_Goal_: Render each line of the material below as an item in a numbered list, skipping blank lines and leaving out the pictures.

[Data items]
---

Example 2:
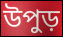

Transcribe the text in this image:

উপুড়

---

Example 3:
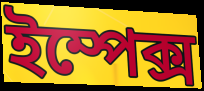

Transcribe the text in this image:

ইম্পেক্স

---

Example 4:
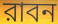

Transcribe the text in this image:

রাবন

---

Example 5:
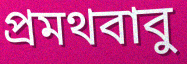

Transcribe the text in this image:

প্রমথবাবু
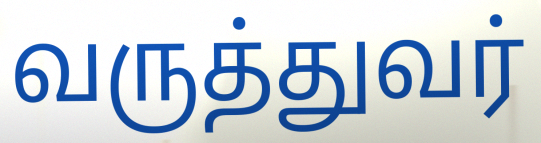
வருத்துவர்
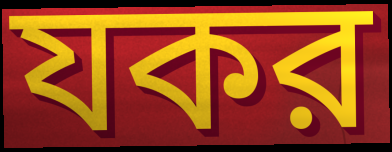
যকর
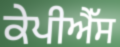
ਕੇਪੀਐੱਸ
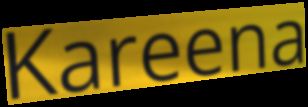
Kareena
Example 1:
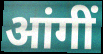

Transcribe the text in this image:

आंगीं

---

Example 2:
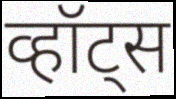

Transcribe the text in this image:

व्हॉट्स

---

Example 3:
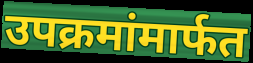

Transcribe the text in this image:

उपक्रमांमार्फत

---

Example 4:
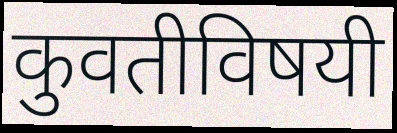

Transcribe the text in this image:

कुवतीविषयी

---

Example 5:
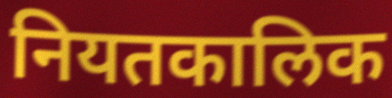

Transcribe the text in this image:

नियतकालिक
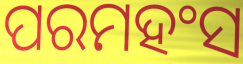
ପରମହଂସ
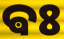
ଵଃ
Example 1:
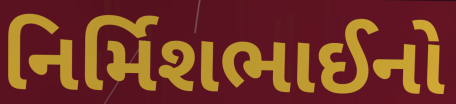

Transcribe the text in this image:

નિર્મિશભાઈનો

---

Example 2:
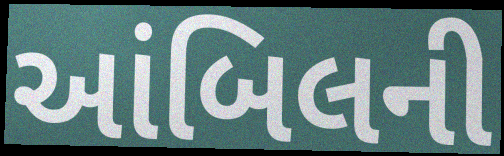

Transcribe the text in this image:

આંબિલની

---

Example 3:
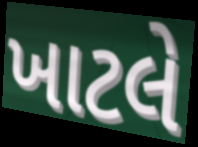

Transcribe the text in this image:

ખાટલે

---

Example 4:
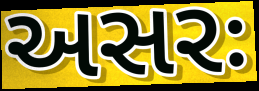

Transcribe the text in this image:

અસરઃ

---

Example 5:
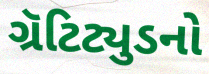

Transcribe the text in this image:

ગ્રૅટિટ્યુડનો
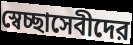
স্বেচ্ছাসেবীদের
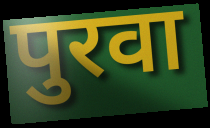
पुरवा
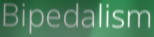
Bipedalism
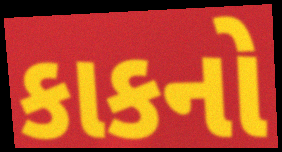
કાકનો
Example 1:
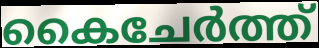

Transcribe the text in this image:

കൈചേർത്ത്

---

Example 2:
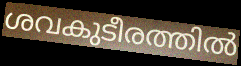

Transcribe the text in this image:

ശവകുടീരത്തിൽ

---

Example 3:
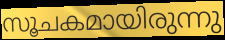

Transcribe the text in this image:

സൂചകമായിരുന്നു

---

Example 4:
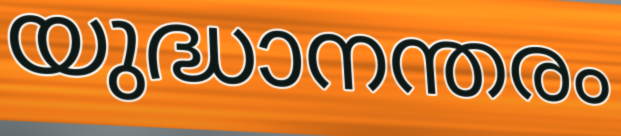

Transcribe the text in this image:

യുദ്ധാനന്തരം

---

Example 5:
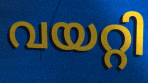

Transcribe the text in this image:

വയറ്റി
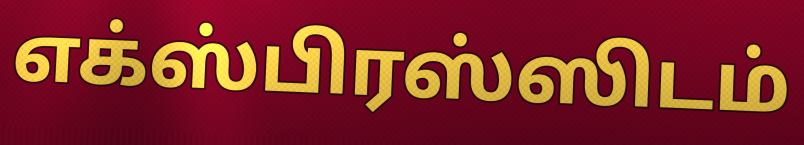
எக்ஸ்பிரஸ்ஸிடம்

_Result of this exercise_:
1. ---
2. Example 2:
3. Transcribe the text in this image:
4. উপুড়
5. ---
6. Example 3:
7. Transcribe the text in this image:
8. ইম্পেক্স
9. ---
10. Example 4:
11. Transcribe the text in this image:
12. রাবন
13. ---
14. Example 5:
15. Transcribe the text in this image:
16. প্রমথবাবু
17. வருத்துவர்
18. যকর
19. ਕੇਪੀਐੱਸ
20. Kareena
21. Example 1:
22. Transcribe the text in this image:
23. आंगीं
24. ---
25. Example 2:
26. Transcribe the text in this image:
27. व्हॉट्स
28. ---
29. Example 3:
30. Transcribe the text in this image:
31. उपक्रमांमार्फत
32. ---
33. Example 4:
34. Transcribe the text in this image:
35. कुवतीविषयी
36. ---
37. Example 5:
38. Transcribe the text in this image:
39. नियतकालिक
40. ପରମହଂସ
41. ଵଃ
42. Example 1:
43. Transcribe the text in this image:
44. નિર્મિશભાઈનો
45. ---
46. Example 2:
47. Transcribe the text in this image:
48. આંબિલની
49. ---
50. Example 3:
51. Transcribe the text in this image:
52. ખાટલે
53. ---
54. Example 4:
55. Transcribe the text in this image:
56. અસરઃ
57. ---
58. Example 5:
59. Transcribe the text in this image:
60. ગ્રૅટિટ્યુડનો
61. স্বেচ্ছাসেবীদের
62. पुरवा
63. Bipedalism
64. કાકનો
65. Example 1:
66. Transcribe the text in this image:
67. കൈചേർത്ത്
68. ---
69. Example 2:
70. Transcribe the text in this image:
71. ശവകുടീരത്തിൽ
72. ---
73. Example 3:
74. Transcribe the text in this image:
75. സൂചകമായിരുന്നു
76. ---
77. Example 4:
78. Transcribe the text in this image:
79. യുദ്ധാനന്തരം
80. ---
81. Example 5:
82. Transcribe the text in this image:
83. വയറ്റി
84. எக்ஸ்பிரஸ்ஸிடம்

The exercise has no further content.